*** Exercise material

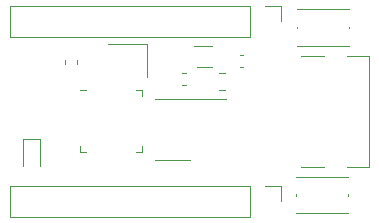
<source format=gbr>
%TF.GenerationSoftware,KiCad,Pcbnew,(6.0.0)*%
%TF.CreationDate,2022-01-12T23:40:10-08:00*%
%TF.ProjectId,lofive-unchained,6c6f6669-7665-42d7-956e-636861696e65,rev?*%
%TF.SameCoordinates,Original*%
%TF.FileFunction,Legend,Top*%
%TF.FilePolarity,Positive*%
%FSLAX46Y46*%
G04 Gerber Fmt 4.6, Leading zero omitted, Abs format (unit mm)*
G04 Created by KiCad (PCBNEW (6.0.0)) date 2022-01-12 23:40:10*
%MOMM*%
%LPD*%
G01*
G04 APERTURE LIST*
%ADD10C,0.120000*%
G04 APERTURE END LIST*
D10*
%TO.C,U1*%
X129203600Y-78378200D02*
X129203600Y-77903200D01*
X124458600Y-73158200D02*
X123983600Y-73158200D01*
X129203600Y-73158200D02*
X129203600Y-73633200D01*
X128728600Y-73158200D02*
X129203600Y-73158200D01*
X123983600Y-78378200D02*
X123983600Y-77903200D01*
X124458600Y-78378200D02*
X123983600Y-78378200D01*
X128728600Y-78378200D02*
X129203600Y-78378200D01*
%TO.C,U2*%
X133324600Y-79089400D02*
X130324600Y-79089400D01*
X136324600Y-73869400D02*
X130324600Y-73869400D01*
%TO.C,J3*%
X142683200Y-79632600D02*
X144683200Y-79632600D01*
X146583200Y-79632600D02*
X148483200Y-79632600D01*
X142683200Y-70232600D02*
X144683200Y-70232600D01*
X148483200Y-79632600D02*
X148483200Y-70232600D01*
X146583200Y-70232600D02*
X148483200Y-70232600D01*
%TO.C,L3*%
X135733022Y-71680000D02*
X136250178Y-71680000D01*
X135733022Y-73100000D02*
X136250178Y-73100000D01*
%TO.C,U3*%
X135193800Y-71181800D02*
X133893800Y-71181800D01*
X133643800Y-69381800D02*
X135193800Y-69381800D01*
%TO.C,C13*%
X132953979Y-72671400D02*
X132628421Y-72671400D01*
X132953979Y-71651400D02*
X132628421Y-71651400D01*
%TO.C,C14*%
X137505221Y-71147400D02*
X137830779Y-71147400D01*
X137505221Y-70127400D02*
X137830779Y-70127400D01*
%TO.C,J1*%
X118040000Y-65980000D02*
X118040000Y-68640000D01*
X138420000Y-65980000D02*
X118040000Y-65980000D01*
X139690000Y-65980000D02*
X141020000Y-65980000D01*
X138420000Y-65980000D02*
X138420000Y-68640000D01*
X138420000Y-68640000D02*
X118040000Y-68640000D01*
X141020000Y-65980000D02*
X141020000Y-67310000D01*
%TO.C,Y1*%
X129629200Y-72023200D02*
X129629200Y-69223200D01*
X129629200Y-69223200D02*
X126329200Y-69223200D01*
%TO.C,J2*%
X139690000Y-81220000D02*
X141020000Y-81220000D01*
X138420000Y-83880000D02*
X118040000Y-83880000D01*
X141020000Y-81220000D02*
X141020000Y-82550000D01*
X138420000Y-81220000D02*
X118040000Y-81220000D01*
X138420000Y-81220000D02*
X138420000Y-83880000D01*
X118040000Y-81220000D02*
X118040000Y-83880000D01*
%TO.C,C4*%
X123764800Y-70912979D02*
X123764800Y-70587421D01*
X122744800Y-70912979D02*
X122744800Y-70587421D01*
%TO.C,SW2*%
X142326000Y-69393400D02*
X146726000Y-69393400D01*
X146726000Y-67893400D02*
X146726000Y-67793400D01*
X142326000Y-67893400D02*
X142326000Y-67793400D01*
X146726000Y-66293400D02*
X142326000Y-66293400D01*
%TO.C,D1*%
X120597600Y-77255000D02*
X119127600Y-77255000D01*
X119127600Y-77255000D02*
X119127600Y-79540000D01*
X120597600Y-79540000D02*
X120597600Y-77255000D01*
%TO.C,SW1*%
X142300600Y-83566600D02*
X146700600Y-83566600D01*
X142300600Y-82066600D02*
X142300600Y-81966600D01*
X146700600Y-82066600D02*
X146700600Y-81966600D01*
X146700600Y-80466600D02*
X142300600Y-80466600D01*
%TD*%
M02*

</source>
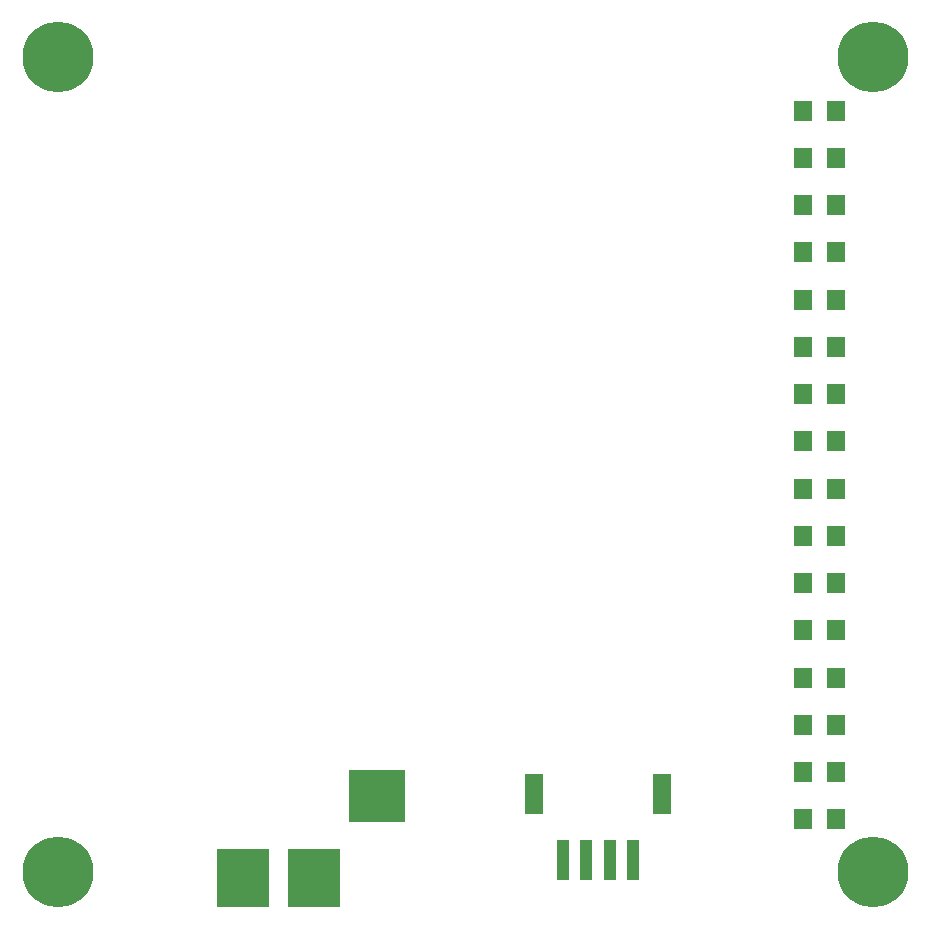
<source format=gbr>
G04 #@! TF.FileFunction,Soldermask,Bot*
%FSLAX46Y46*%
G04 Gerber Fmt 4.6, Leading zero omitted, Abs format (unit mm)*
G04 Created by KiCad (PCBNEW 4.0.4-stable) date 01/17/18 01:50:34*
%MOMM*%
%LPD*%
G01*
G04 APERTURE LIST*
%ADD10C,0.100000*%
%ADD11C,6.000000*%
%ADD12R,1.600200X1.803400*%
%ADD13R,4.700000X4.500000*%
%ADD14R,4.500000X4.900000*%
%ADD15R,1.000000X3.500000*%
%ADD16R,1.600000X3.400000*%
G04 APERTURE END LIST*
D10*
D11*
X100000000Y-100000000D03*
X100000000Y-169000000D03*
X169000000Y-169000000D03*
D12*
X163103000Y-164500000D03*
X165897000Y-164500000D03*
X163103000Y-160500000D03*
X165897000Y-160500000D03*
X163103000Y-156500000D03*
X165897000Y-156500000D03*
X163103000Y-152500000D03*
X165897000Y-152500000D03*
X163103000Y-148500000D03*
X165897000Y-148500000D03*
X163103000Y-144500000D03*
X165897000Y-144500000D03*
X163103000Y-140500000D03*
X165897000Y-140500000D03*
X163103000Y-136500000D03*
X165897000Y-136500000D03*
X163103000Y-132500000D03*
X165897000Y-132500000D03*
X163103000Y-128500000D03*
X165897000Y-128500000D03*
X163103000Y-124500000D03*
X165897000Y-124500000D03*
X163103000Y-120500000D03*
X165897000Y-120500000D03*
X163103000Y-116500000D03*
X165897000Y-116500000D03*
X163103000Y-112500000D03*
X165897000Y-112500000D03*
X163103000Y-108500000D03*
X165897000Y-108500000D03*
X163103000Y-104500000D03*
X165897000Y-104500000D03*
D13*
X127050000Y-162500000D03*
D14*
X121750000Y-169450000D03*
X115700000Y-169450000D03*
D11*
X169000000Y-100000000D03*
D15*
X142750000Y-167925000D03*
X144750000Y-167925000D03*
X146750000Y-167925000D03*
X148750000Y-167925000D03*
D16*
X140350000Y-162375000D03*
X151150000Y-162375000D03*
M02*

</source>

******

Task instructions> Please copy, exactly as written, every line in the listing above from the line with "G04 Created by KiCad (PCBNEW 4.0.4-stable)" up to and including the line with "X163103000Y-164500000D03*".

Solved problem>
G04 Created by KiCad (PCBNEW 4.0.4-stable) date 01/17/18 01:50:34*
%MOMM*%
%LPD*%
G01*
G04 APERTURE LIST*
%ADD10C,0.100000*%
%ADD11C,6.000000*%
%ADD12R,1.600200X1.803400*%
%ADD13R,4.700000X4.500000*%
%ADD14R,4.500000X4.900000*%
%ADD15R,1.000000X3.500000*%
%ADD16R,1.600000X3.400000*%
G04 APERTURE END LIST*
D10*
D11*
X100000000Y-100000000D03*
X100000000Y-169000000D03*
X169000000Y-169000000D03*
D12*
X163103000Y-164500000D03*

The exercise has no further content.